Start of Dataset entries

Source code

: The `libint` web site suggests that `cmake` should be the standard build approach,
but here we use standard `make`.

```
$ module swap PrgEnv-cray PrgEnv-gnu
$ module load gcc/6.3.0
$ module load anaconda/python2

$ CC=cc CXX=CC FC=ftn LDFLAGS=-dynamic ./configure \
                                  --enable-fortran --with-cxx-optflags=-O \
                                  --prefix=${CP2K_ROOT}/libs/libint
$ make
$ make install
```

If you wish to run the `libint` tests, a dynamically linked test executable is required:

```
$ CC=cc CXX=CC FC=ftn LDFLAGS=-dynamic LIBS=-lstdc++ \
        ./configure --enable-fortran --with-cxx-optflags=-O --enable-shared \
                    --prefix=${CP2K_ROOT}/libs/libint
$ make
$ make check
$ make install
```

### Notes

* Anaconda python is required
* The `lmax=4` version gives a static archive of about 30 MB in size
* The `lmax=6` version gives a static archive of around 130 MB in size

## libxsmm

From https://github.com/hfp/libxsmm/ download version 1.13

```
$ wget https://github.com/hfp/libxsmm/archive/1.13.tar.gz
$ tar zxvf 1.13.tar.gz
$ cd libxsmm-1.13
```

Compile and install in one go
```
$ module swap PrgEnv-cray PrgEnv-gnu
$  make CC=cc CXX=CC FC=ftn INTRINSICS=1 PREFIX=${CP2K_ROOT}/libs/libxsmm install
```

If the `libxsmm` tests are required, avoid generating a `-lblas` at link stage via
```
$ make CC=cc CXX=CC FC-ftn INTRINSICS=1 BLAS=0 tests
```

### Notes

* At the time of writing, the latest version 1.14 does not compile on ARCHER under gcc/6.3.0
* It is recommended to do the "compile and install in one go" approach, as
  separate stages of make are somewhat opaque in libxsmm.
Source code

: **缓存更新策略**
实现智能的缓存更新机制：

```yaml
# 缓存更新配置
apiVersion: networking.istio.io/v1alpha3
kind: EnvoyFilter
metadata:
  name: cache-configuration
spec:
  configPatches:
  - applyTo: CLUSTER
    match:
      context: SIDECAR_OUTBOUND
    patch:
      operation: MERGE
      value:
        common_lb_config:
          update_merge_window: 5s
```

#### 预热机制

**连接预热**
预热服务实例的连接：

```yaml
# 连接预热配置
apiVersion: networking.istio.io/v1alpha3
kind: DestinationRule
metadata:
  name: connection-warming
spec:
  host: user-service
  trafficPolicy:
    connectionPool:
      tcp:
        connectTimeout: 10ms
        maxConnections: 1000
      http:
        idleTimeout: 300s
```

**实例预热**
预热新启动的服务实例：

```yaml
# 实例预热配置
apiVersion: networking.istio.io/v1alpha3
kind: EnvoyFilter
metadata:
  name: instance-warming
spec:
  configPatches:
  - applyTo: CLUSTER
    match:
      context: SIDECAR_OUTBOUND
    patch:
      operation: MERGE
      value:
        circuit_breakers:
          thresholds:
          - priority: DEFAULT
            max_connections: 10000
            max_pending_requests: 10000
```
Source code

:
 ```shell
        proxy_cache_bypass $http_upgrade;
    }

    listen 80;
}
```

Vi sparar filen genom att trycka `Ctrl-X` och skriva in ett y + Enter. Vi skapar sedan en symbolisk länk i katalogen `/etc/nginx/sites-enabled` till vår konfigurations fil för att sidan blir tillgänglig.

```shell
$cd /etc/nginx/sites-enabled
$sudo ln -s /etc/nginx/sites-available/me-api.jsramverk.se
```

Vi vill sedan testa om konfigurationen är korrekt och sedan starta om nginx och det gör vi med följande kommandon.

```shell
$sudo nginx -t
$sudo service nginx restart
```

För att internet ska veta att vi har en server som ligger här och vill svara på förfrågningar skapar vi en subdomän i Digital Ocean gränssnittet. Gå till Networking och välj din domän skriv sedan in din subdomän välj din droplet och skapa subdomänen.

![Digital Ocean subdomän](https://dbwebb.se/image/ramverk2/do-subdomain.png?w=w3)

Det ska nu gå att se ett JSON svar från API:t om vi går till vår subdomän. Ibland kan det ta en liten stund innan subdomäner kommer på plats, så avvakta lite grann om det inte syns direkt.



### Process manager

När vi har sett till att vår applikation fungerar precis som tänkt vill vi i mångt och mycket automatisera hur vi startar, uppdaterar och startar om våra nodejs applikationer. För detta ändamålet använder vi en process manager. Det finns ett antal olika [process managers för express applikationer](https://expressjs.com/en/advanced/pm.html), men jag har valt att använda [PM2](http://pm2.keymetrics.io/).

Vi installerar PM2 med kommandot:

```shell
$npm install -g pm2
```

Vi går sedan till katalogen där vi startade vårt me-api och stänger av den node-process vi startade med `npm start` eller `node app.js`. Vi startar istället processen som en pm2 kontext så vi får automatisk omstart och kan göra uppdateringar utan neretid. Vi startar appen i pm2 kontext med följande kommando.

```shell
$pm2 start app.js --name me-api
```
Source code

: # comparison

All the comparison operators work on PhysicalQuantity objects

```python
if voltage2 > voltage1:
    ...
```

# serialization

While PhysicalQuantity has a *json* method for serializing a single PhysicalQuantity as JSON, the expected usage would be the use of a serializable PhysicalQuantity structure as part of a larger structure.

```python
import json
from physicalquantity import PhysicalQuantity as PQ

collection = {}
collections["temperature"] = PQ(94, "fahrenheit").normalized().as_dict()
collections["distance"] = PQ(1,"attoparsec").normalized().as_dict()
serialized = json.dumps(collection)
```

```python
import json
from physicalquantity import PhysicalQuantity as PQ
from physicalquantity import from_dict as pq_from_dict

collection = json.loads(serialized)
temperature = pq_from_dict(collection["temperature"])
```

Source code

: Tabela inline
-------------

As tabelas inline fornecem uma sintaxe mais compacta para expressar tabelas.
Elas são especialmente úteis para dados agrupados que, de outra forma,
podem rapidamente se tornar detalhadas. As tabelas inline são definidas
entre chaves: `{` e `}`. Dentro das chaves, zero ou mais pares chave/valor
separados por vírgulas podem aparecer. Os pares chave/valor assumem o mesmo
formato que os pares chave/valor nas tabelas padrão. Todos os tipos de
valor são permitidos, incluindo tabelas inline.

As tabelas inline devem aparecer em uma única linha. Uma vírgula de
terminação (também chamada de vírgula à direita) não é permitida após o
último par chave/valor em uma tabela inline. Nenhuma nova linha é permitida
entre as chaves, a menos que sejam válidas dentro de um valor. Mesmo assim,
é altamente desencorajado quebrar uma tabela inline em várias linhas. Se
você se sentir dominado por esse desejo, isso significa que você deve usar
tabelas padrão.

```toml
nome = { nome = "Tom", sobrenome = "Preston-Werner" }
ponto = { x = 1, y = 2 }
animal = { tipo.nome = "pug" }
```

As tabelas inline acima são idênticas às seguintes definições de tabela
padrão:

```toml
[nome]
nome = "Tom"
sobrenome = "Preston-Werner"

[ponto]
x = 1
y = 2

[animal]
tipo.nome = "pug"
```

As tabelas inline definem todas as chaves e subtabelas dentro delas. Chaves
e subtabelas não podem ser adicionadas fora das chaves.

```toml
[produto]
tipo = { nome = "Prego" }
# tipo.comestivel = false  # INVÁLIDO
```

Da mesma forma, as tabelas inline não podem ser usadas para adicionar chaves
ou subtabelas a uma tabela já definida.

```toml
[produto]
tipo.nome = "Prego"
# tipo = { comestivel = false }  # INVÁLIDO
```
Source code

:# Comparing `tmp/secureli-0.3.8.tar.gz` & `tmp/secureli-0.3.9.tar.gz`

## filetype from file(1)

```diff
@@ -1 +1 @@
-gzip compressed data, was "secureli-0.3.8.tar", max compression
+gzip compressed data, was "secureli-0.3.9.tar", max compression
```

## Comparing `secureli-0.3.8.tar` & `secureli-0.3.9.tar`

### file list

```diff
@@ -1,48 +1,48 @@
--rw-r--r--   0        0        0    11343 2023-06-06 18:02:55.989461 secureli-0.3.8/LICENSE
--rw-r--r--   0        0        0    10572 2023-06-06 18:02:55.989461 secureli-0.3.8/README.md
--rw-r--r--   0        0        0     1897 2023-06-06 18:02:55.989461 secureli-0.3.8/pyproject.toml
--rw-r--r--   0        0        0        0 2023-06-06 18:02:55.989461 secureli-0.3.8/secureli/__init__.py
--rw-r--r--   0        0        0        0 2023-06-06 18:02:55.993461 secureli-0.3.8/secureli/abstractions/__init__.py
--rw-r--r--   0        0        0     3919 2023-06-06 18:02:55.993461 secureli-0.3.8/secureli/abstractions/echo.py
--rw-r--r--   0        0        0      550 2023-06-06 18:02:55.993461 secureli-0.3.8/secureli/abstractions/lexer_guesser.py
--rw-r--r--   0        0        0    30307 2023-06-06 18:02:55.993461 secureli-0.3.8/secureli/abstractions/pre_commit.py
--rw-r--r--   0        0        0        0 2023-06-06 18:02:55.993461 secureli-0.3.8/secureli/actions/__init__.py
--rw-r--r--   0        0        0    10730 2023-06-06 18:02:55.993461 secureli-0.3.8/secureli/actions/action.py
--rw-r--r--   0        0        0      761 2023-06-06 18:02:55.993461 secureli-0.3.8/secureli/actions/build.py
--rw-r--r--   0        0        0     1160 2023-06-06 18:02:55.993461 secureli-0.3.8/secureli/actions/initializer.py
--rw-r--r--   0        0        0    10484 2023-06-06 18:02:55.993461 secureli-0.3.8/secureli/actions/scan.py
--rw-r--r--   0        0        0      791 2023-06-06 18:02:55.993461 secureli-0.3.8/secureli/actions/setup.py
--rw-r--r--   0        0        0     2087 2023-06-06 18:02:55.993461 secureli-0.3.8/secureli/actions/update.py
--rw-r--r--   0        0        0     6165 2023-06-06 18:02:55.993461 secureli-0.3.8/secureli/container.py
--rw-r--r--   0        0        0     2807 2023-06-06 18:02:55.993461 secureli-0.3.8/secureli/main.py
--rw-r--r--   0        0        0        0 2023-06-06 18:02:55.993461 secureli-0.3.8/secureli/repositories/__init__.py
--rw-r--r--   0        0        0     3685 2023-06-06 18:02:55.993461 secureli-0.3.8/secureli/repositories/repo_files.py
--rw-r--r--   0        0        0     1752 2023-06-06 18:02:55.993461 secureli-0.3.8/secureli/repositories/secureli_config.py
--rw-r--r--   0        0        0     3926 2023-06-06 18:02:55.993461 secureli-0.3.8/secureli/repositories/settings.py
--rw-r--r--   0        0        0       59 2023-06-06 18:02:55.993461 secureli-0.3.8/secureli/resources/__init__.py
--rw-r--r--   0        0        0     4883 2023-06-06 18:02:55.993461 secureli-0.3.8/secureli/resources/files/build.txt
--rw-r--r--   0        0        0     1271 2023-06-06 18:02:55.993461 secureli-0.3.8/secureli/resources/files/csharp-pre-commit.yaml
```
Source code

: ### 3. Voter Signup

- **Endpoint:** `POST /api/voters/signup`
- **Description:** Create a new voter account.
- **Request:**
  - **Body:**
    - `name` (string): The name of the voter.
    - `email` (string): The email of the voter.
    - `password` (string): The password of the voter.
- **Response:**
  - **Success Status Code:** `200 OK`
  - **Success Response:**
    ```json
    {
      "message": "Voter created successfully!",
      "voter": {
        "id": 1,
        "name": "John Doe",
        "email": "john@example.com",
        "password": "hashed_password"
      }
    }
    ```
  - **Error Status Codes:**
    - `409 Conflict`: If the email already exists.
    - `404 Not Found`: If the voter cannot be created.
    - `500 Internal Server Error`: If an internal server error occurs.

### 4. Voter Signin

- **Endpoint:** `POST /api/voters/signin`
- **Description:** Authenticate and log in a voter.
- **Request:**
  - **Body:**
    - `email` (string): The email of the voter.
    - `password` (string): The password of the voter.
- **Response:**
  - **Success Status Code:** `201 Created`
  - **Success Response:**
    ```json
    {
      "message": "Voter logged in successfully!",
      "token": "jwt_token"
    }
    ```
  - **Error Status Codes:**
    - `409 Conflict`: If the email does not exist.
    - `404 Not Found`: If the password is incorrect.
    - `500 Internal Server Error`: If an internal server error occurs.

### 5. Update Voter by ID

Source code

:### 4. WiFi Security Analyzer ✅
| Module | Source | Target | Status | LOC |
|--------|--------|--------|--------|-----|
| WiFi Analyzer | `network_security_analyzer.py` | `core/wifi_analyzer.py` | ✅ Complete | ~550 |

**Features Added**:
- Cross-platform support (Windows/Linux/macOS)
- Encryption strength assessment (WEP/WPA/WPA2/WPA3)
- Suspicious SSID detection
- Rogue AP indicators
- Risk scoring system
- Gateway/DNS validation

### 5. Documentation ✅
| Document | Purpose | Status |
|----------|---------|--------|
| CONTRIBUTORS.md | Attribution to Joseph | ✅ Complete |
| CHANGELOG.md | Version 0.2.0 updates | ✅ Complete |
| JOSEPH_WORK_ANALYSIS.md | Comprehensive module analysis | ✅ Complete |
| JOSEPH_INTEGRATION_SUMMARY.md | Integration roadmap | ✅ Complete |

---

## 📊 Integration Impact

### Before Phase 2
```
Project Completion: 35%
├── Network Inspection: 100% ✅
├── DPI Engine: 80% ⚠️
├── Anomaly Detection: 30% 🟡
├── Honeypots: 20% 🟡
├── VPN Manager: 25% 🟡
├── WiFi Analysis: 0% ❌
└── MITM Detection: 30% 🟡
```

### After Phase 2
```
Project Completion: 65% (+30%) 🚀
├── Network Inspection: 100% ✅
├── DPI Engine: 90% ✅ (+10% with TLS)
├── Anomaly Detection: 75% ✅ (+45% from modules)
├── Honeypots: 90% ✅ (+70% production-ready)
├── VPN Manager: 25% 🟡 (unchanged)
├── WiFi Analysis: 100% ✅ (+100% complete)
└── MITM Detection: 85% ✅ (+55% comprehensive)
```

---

End of Dataset entries

Aim of the task: Each line from the top of the entries above through the line containing "ARCHER under gcc/6.3.0" must be transcribed exactly, and no other line may appear.

Task output:
Source code

: The `libint` web site suggests that `cmake` should be the standard build approach,
but here we use standard `make`.

```
$ module swap PrgEnv-cray PrgEnv-gnu
$ module load gcc/6.3.0
$ module load anaconda/python2

$ CC=cc CXX=CC FC=ftn LDFLAGS=-dynamic ./configure \
                                  --enable-fortran --with-cxx-optflags=-O \
                                  --prefix=${CP2K_ROOT}/libs/libint
$ make
$ make install
```

If you wish to run the `libint` tests, a dynamically linked test executable is required:

```
$ CC=cc CXX=CC FC=ftn LDFLAGS=-dynamic LIBS=-lstdc++ \
        ./configure --enable-fortran --with-cxx-optflags=-O --enable-shared \
                    --prefix=${CP2K_ROOT}/libs/libint
$ make
$ make check
$ make install
```

### Notes

* Anaconda python is required
* The `lmax=4` version gives a static archive of about 30 MB in size
* The `lmax=6` version gives a static archive of around 130 MB in size

## libxsmm

From https://github.com/hfp/libxsmm/ download version 1.13

```
$ wget https://github.com/hfp/libxsmm/archive/1.13.tar.gz
$ tar zxvf 1.13.tar.gz
$ cd libxsmm-1.13
```

Compile and install in one go
```
$ module swap PrgEnv-cray PrgEnv-gnu
$  make CC=cc CXX=CC FC=ftn INTRINSICS=1 PREFIX=${CP2K_ROOT}/libs/libxsmm install
```

If the `libxsmm` tests are required, avoid generating a `-lblas` at link stage via
```
$ make CC=cc CXX=CC FC-ftn INTRINSICS=1 BLAS=0 tests
```

### Notes

* At the time of writing, the latest version 1.14 does not compile on ARCHER under gcc/6.3.0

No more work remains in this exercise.